[EXTRACTED DATA]

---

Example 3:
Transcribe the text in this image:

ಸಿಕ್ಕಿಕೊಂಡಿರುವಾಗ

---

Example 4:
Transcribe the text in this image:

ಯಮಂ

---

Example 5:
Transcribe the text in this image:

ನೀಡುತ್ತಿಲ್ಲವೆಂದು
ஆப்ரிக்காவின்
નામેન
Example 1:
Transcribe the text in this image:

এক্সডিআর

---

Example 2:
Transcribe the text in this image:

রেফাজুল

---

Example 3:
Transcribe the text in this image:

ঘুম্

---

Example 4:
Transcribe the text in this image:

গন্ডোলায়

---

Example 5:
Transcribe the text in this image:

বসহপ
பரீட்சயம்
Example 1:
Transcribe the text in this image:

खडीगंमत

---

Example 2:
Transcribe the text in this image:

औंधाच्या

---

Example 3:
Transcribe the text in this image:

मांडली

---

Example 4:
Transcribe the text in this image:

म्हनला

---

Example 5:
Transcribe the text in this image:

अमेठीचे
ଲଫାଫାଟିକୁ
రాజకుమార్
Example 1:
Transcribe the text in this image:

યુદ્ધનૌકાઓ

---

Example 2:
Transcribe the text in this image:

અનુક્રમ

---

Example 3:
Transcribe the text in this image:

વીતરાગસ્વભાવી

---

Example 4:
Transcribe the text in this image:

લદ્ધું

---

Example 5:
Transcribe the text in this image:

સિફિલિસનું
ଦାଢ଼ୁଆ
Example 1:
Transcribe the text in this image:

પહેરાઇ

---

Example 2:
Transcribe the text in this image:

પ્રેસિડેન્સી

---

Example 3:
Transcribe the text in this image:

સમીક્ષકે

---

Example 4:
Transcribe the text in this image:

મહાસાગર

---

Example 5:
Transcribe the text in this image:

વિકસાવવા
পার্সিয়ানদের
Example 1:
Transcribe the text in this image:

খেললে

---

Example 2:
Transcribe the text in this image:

[/EXTRACTED DATA]

● WHAT YOU ARE ASKED TO DO
Each entry is to be retyped exactly as it appears.

● RESULT
---

Example 3:
Transcribe the text in this image:

ಸಿಕ್ಕಿಕೊಂಡಿರುವಾಗ

---

Example 4:
Transcribe the text in this image:

ಯಮಂ

---

Example 5:
Transcribe the text in this image:

ನೀಡುತ್ತಿಲ್ಲವೆಂದು
ஆப்ரிக்காவின்
નામેન
Example 1:
Transcribe the text in this image:

এক্সডিআর

---

Example 2:
Transcribe the text in this image:

রেফাজুল

---

Example 3:
Transcribe the text in this image:

ঘুম্

---

Example 4:
Transcribe the text in this image:

গন্ডোলায়

---

Example 5:
Transcribe the text in this image:

বসহপ
பரீட்சயம்
Example 1:
Transcribe the text in this image:

खडीगंमत

---

Example 2:
Transcribe the text in this image:

औंधाच्या

---

Example 3:
Transcribe the text in this image:

मांडली

---

Example 4:
Transcribe the text in this image:

म्हनला

---

Example 5:
Transcribe the text in this image:

अमेठीचे
ଲଫାଫାଟିକୁ
రాజకుమార్
Example 1:
Transcribe the text in this image:

યુદ્ધનૌકાઓ

---

Example 2:
Transcribe the text in this image:

અનુક્રમ

---

Example 3:
Transcribe the text in this image:

વીતરાગસ્વભાવી

---

Example 4:
Transcribe the text in this image:

લદ્ધું

---

Example 5:
Transcribe the text in this image:

સિફિલિસનું
ଦାଢ଼ୁଆ
Example 1:
Transcribe the text in this image:

પહેરાઇ

---

Example 2:
Transcribe the text in this image:

પ્રેસિડેન્સી

---

Example 3:
Transcribe the text in this image:

સમીક્ષકે

---

Example 4:
Transcribe the text in this image:

મહાસાગર

---

Example 5:
Transcribe the text in this image:

વિકસાવવા
পার্সিয়ানদের
Example 1:
Transcribe the text in this image:

খেললে

---

Example 2:
Transcribe the text in this image:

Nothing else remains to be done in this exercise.